Friday, November 18, 2005

Cutting Spending, Cutting Taxes



The Republican controlled House has passed a spending bill:

House Republican leaders scored a narrow, hard-fought victory by passing a sweeping bill to reduce federal spending over the next five years early Friday morning without the support of one Democrat.

Remember that not a single Democrat was needed to support the bill. This is what a one-party government implies. Some of the spending cuts come from changes in food stamp rules, reimbursement of Medicaid expenses and student loan programs; all programs which affect the less wealthy among us.

Meanwhile, the Republican controlled Senate extended expiring tax cuts. The energy industry seems to be doing especially well out of this bill:

Senate Republicans beat back Democratic attempts to use the bill to pinch oil and energy companies that have been reporting record profits while consumers pay high gasoline prices, efforts that reflected sensitivity on Capitol Hill to high gasoline prices and fears of skyrocketing home heating costs this winter.

The largest oil companies, nevertheless, would be hit with about $4.3 billion in taxes through a change in accounting methods. That provision drew a veto threat from the White House and upset some Western Republicans, who deemed it an unfair and political attack on the energy industry.

"Is it a windfall tax by another name?" said Sen. Larry Craig, R-Idaho.
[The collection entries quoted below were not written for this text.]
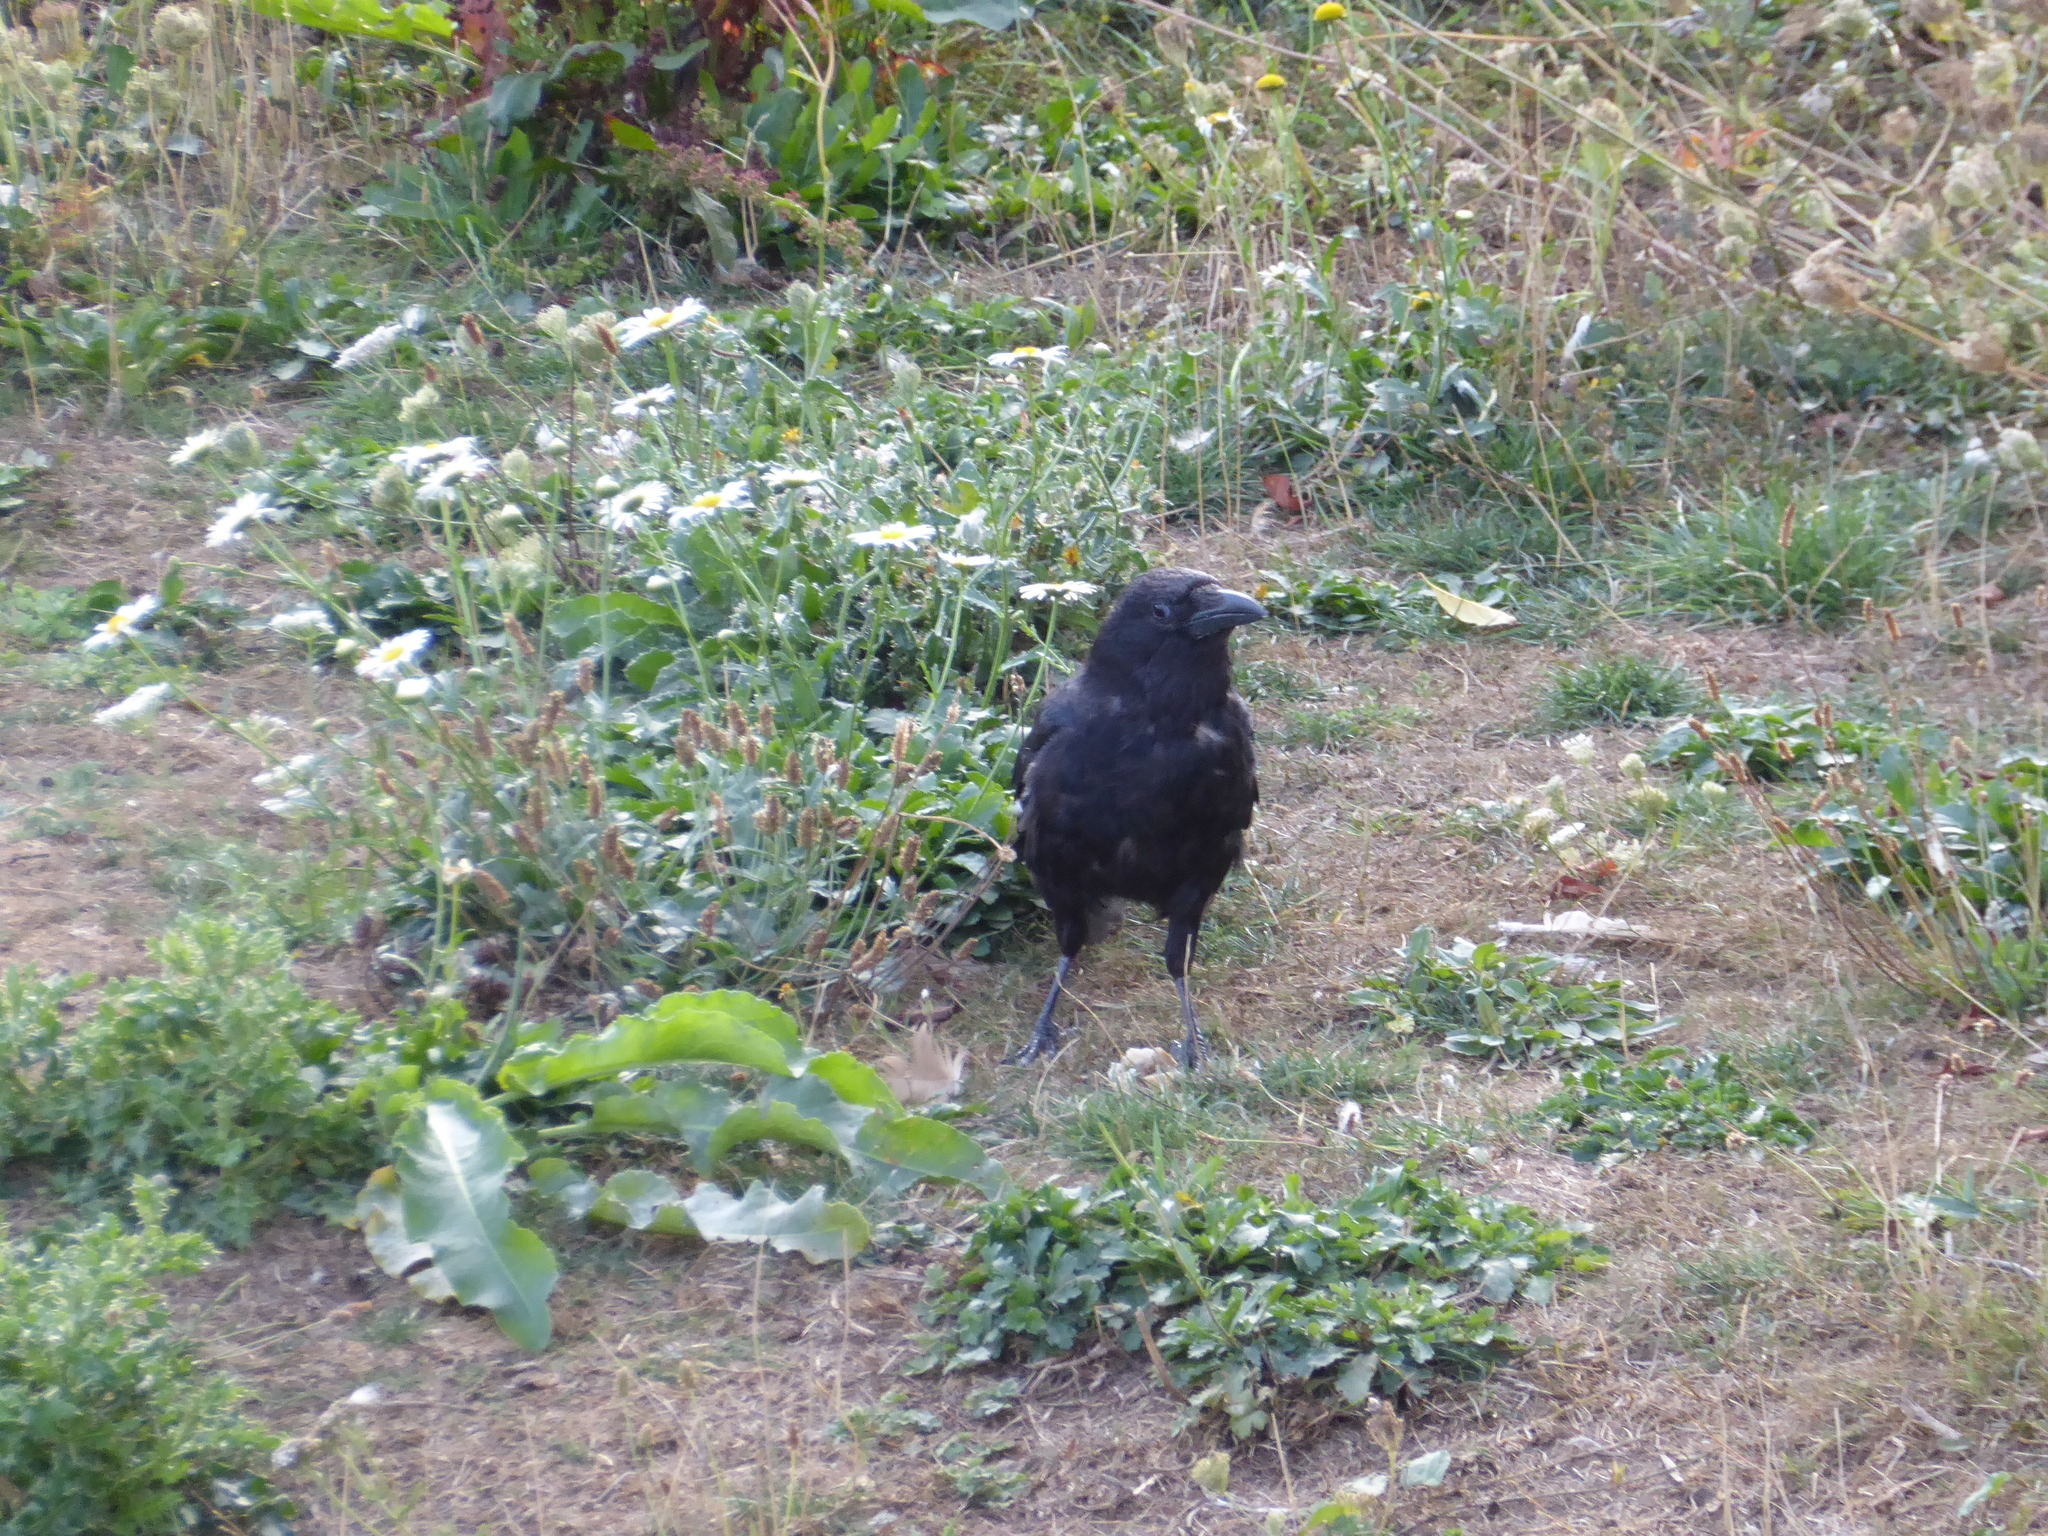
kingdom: Animalia
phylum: Chordata
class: Aves
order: Passeriformes
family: Corvidae
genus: Corvus
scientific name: Corvus corone
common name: Carrion crow
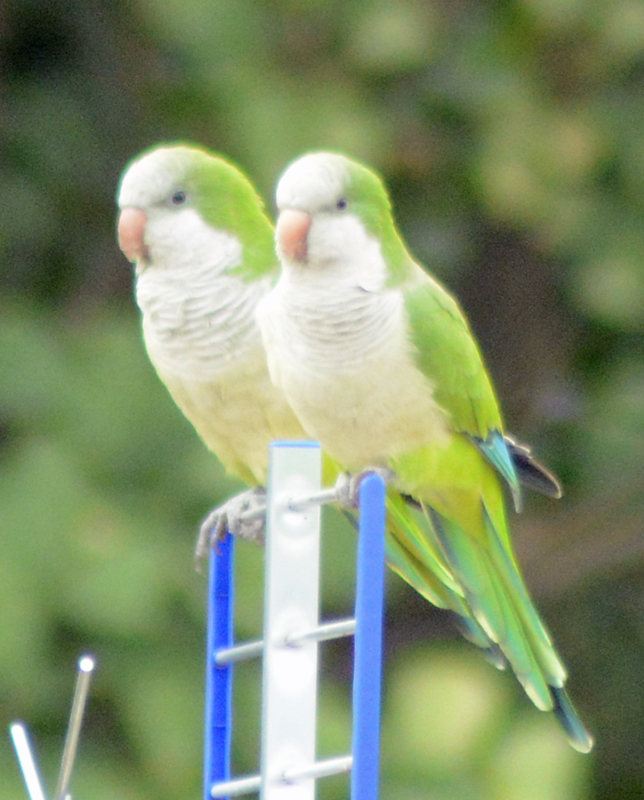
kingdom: Animalia
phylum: Chordata
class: Aves
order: Psittaciformes
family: Psittacidae
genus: Myiopsitta
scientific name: Myiopsitta monachus
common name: Monk parakeet
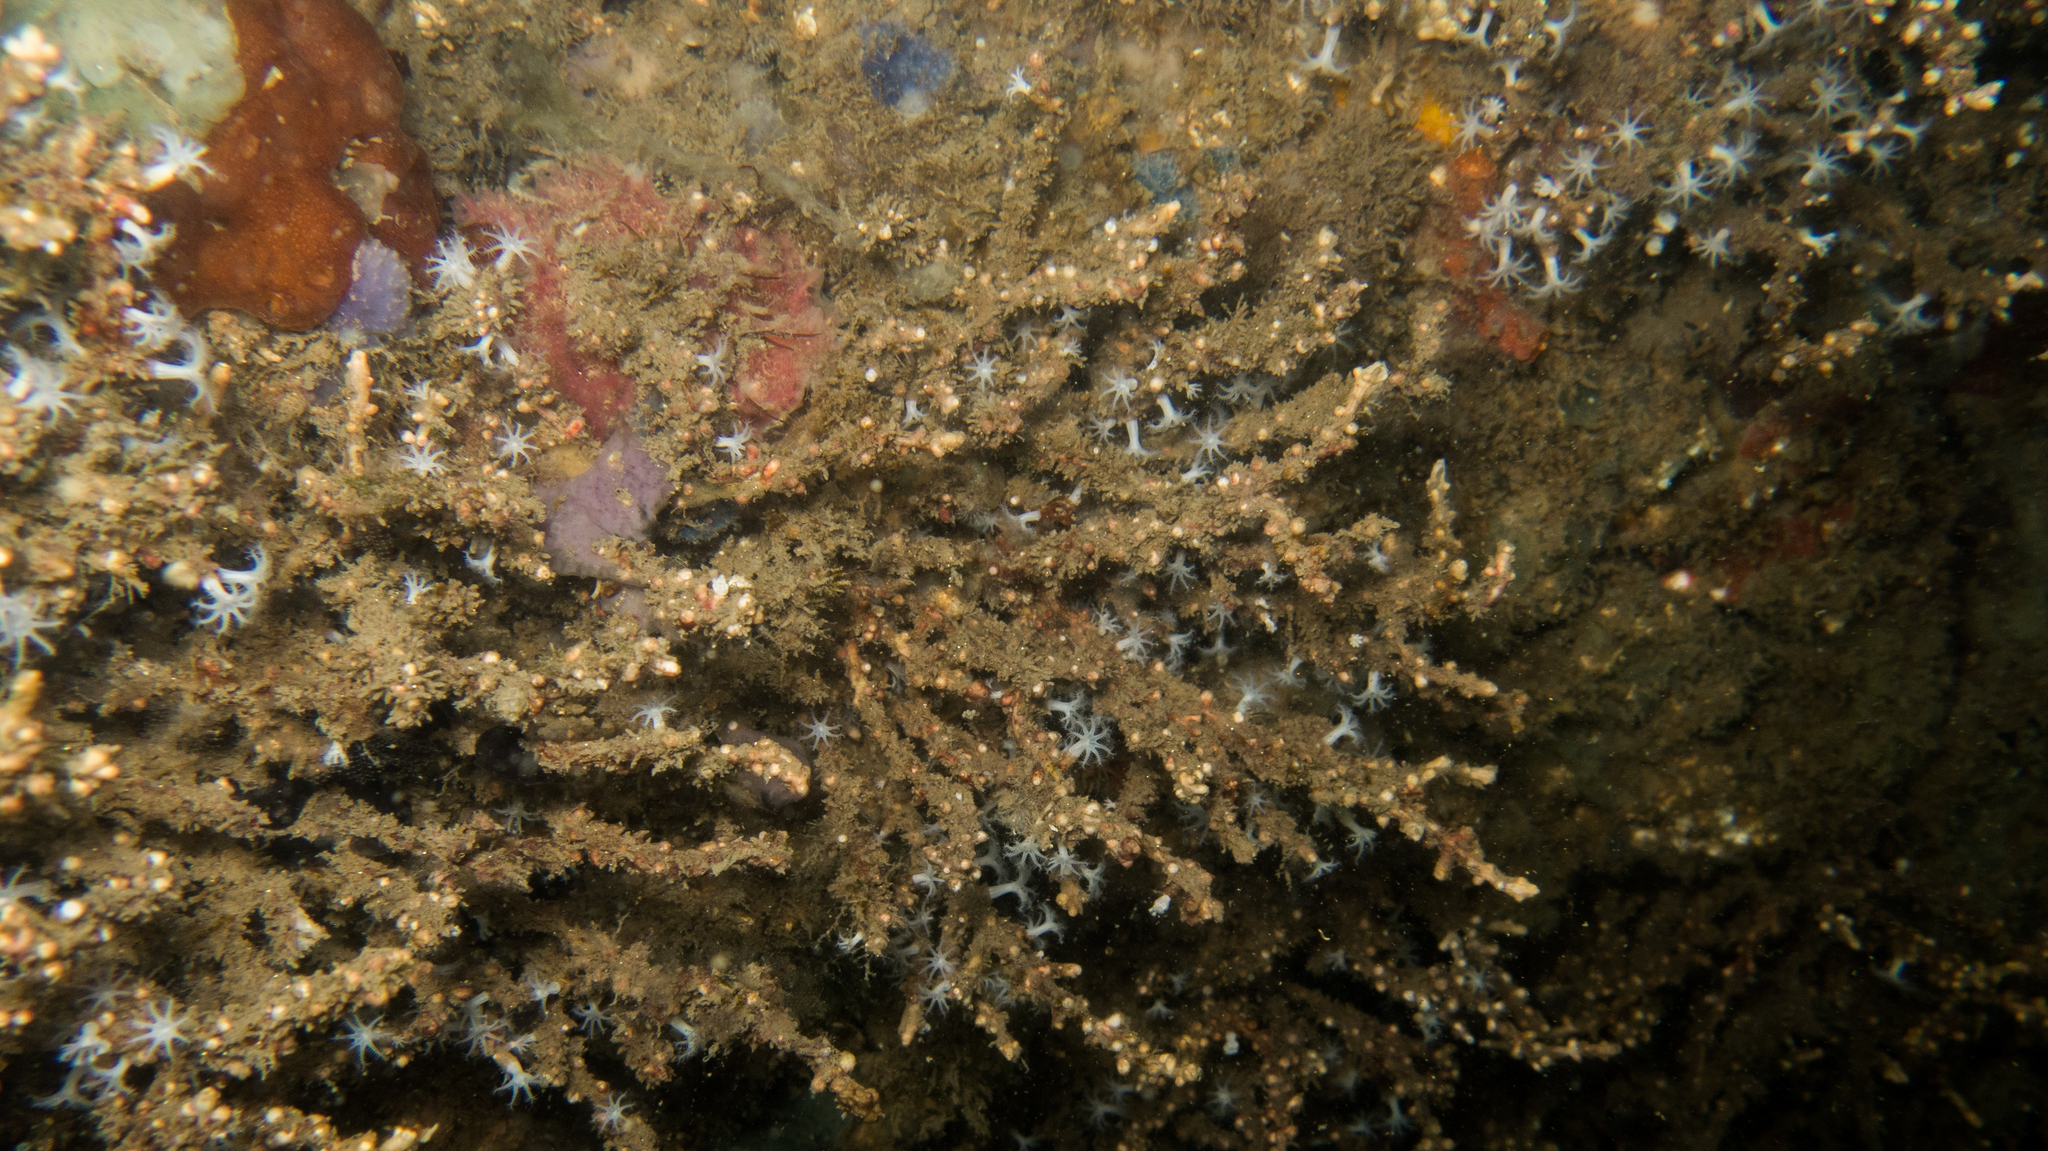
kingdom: Animalia
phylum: Cnidaria
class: Anthozoa
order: Malacalcyonacea
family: Carijoidae
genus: Carijoa
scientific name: Carijoa riisei
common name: Snowflake coral
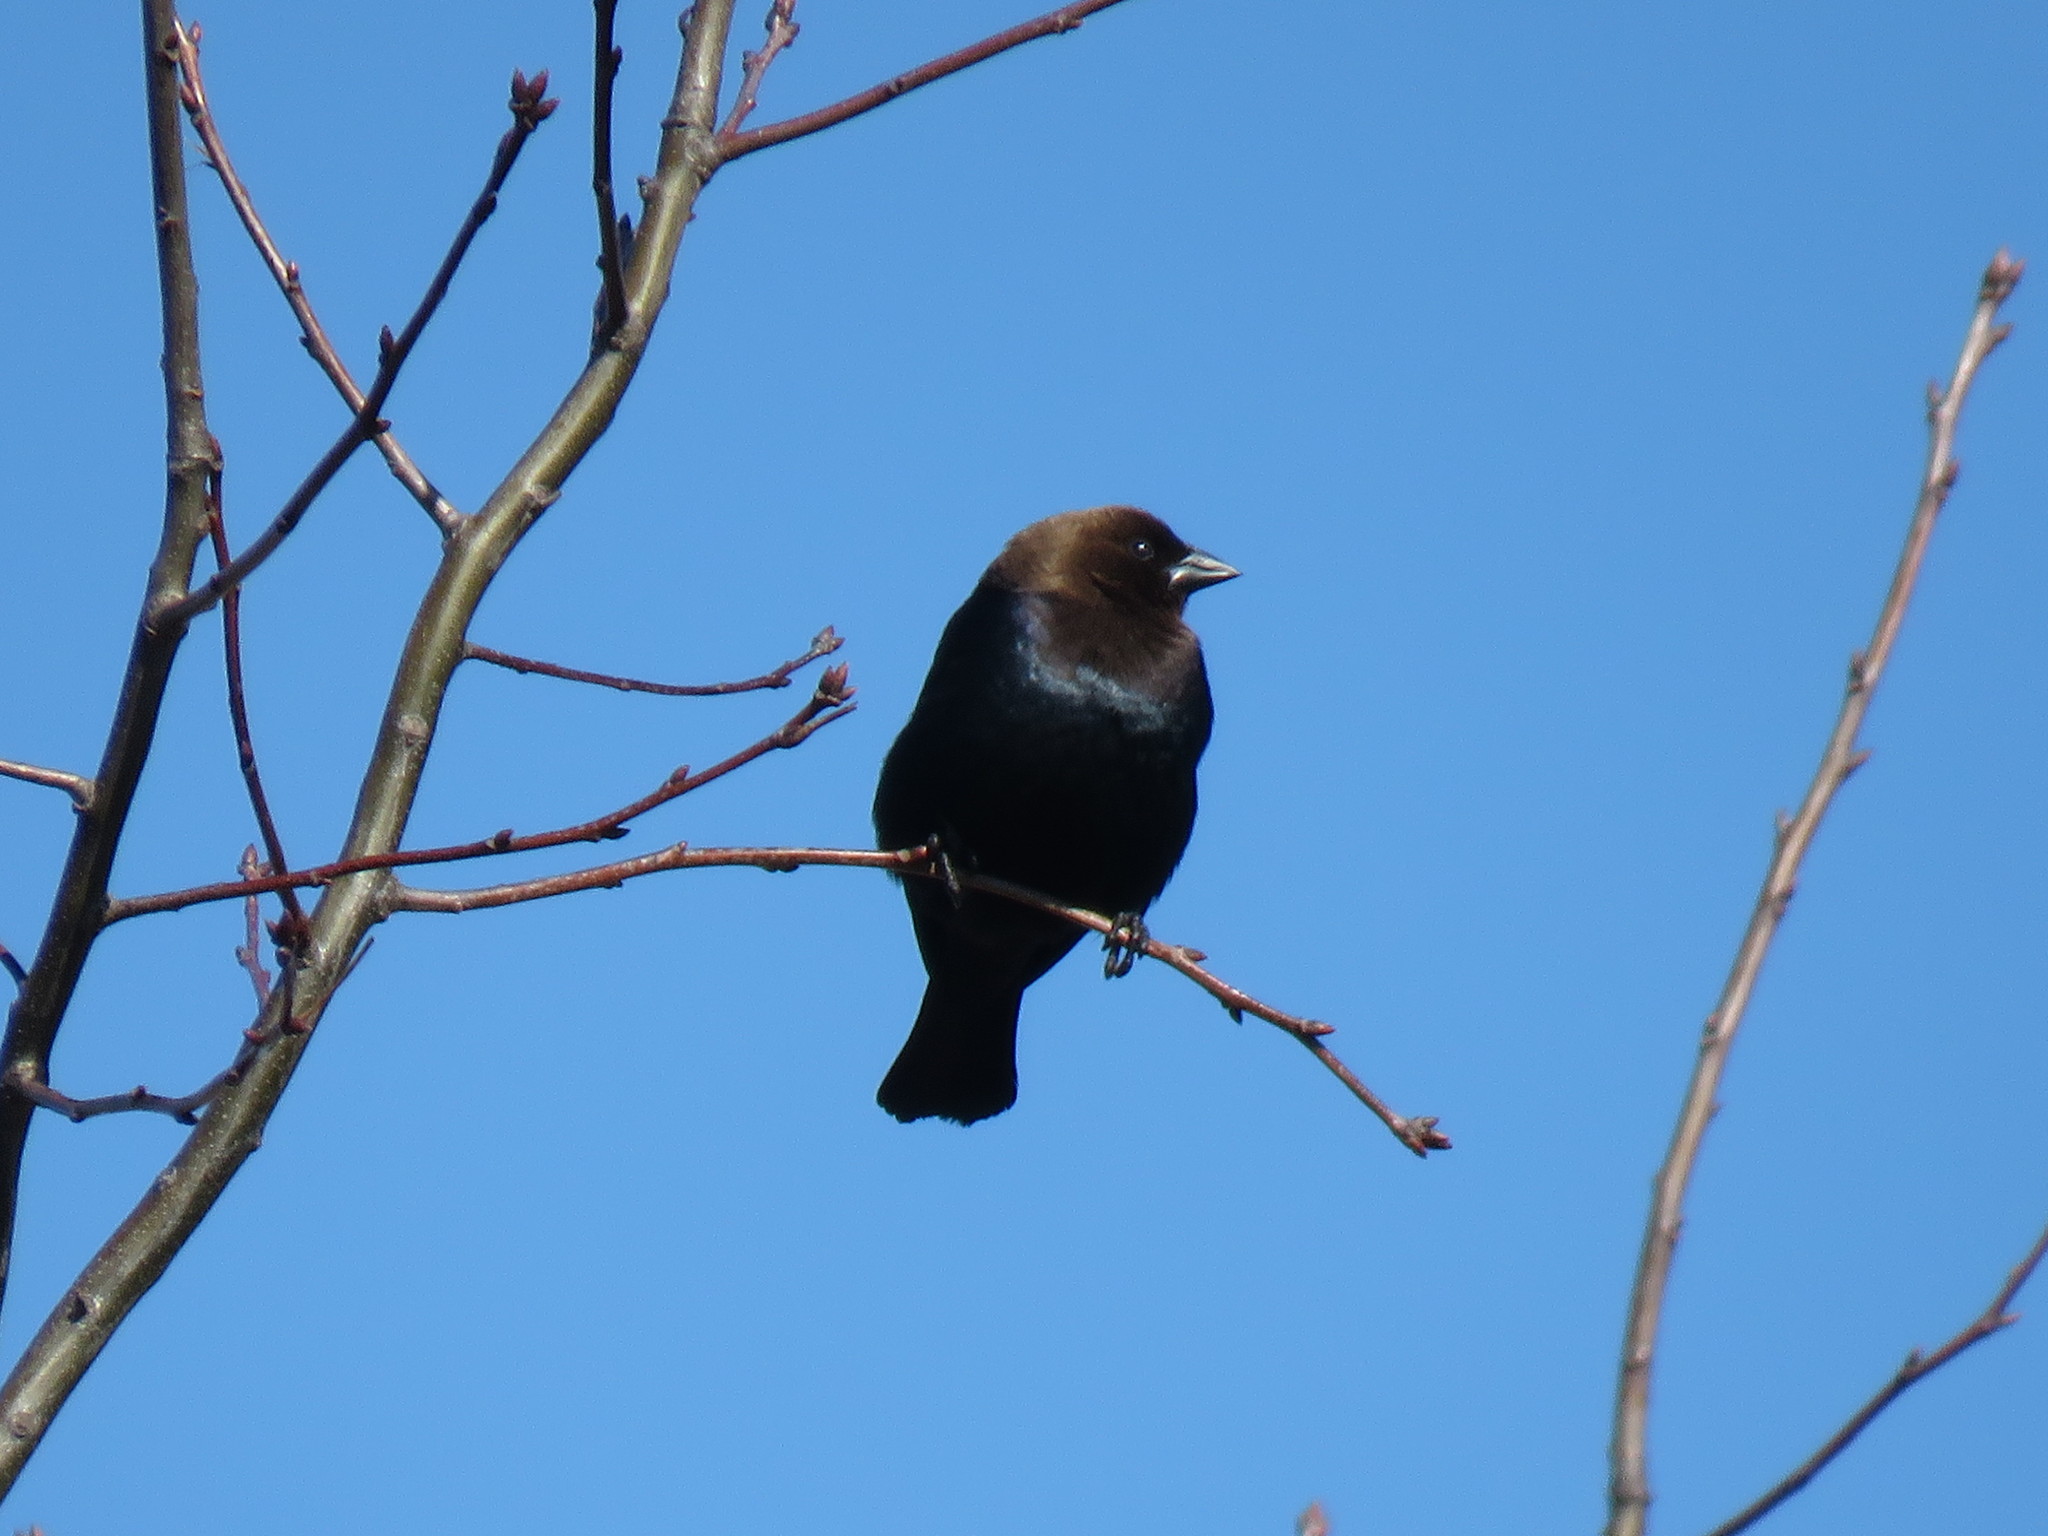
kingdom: Animalia
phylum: Chordata
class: Aves
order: Passeriformes
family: Icteridae
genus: Molothrus
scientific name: Molothrus ater
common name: Brown-headed cowbird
The Senate defeated a Democratic effort to impose a temporary windfall profits tax, 50 percent on the sale of oil over $40 a barrel, on profits not reinvested in increasing domestic oil and gas supplies. The money would have been returned to energy consumers through an income tax rebate. A 64-35 procedural vote defeated the effort.

'Who has all the pain?'
"The major integrated oil companies have all of the gain. Who has all the pain?" asked Sen. Byron Dorgan, D-N.D., who then answered his own question: "All the American people who are trying to pay for the price of a tankful of gas or trying to figure out how they are going to heat their home in the winter."

The Senate also defeated an amendment to impose a windfall profits tax on oil companies and use the money to fund a low-income heating assistance program.

The hurricane Katrina is weirdly involved in all this. Paying for the post-Katrina reconstruction presumably necessitates the cuts in the programs for the poor. At the same time, Katrina caused at least some of the price increases of oil and gasoline.